Simone Niggli hat in Trondheim über die Mitteldistanz ihren 18. Weltmeistertitel um 20 Sekunden verpasst.

Nach den Siegen im Sprint und über die Langdistanz sah es lange Zeit nach einer weiteren Goldmedaille für die 32-jährige Bernerin aus. Die Schweizer Sportlerin der Jahre 2003, 2005 und 2007 lag bei den Zwischenzeiten nach 1,3, 2,3 und 2,8 km in Führung, wobei sich der Vorsprung auf die spätere Siegerin Minna Kauppi (Fi) bei 17 bis 18 Sekunden einpendelte.

Doch zum 15. und drittletzten Posten unterlief Niggli ein fataler Fehler. Während die Weltranglisten-Erste einen "Bogen" machte, nahm Kauppi den direkten Weg. Dadurch handelte sich Niggli bei der letzten Zwischenzeit nach 3,7 km einen Rückstand von 39 Sekunden ein. Diesen vermochte sie auf den letzten 800 m nicht mehr wettzumachen.

Damit verpasste es Niggli, wie 2003 in Rapperswil-Jona und 2005 in Aichi (Jap) in sämtlichen drei Einzel-Disziplinen den Titel zu gewinnen. Allerdings sind die zwei Gold- und die Silbermedaille in Trondheim höher einzustufen, da das Gelände in Norwegen deutlich anspruchsvoller ist. Insgesamt gewann die Mutter einer Tochter ihre 24. WM-Medaille, was bei neun WM-Teilnahmen ein unglaublicher Wert ist.

Die weiteren Schweizerinnen, Vroni König-Salmi und Angela Wild, belegten die Ränge 10 und 21. Kauppi sicherte sich ihren sechsten Weltmeistertitel, den dritten in einer Einzeldisziplin und den zweiten über die Mitteldistanz nach 2008. Bronze ging mit einem Rückstand von 56 Sekunden an Marianne Andersen. Die Lokalmatadorin gewann nach Bronze im Sprint und Silber in der Langdistanz ihre dritte Medaille in Trondheim.

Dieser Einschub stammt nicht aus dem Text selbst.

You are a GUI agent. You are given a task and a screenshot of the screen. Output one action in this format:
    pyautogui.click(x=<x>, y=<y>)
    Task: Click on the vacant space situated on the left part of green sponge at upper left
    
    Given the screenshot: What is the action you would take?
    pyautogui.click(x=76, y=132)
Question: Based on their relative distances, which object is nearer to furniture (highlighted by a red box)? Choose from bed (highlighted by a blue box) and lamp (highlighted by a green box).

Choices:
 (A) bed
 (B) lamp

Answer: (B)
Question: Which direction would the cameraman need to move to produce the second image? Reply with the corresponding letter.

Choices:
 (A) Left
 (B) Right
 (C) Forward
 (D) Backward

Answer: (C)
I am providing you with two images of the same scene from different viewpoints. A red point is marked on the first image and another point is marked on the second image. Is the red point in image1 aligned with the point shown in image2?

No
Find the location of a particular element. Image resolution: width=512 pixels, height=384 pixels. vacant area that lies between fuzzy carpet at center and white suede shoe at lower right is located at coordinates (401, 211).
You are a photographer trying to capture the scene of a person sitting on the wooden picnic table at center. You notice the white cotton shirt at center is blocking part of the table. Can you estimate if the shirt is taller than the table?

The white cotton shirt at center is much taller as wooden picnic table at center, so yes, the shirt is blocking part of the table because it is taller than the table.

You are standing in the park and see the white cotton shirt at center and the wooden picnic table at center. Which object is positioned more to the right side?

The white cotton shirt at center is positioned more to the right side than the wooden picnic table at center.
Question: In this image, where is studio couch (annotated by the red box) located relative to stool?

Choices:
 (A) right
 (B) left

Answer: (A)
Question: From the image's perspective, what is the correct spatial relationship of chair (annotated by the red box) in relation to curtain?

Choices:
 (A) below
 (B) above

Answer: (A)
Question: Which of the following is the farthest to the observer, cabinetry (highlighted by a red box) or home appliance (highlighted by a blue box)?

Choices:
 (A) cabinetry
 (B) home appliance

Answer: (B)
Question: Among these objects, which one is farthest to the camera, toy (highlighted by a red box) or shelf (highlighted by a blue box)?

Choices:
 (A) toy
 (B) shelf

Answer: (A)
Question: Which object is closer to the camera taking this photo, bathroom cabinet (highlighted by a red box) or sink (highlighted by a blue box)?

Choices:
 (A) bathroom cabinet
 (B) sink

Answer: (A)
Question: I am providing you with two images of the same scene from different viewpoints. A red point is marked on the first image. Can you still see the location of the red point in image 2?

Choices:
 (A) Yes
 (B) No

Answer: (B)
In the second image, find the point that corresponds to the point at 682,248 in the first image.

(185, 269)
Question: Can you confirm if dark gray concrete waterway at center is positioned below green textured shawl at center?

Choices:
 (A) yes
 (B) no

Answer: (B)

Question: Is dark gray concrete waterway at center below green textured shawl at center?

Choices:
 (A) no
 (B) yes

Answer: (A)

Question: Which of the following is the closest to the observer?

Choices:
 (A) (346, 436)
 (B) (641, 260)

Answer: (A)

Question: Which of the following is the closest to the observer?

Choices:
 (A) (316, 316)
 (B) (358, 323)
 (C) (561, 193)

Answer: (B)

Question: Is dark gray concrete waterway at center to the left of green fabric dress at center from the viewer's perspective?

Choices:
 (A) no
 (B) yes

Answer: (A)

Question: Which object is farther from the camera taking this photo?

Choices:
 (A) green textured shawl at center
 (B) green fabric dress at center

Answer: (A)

Hubmann sicherte sich in einem Herzschlag-Finale Bronze - zeitgleich mit dem Franzosen Thierry Gueorgiou, der in dieser Disziplin seit 2003 nicht weniger als sechsmal Weltmeister geworden war, zuletzt dreimal in Serie. Zu Gold, das der Einheimische Carl Waaler Kaas vor dem Schweden Peter Öberg gewann, fehlten dem 27-jährigen Thurgauer 39 Sekunden. Silber lag ebenfalls ausser Reichweite.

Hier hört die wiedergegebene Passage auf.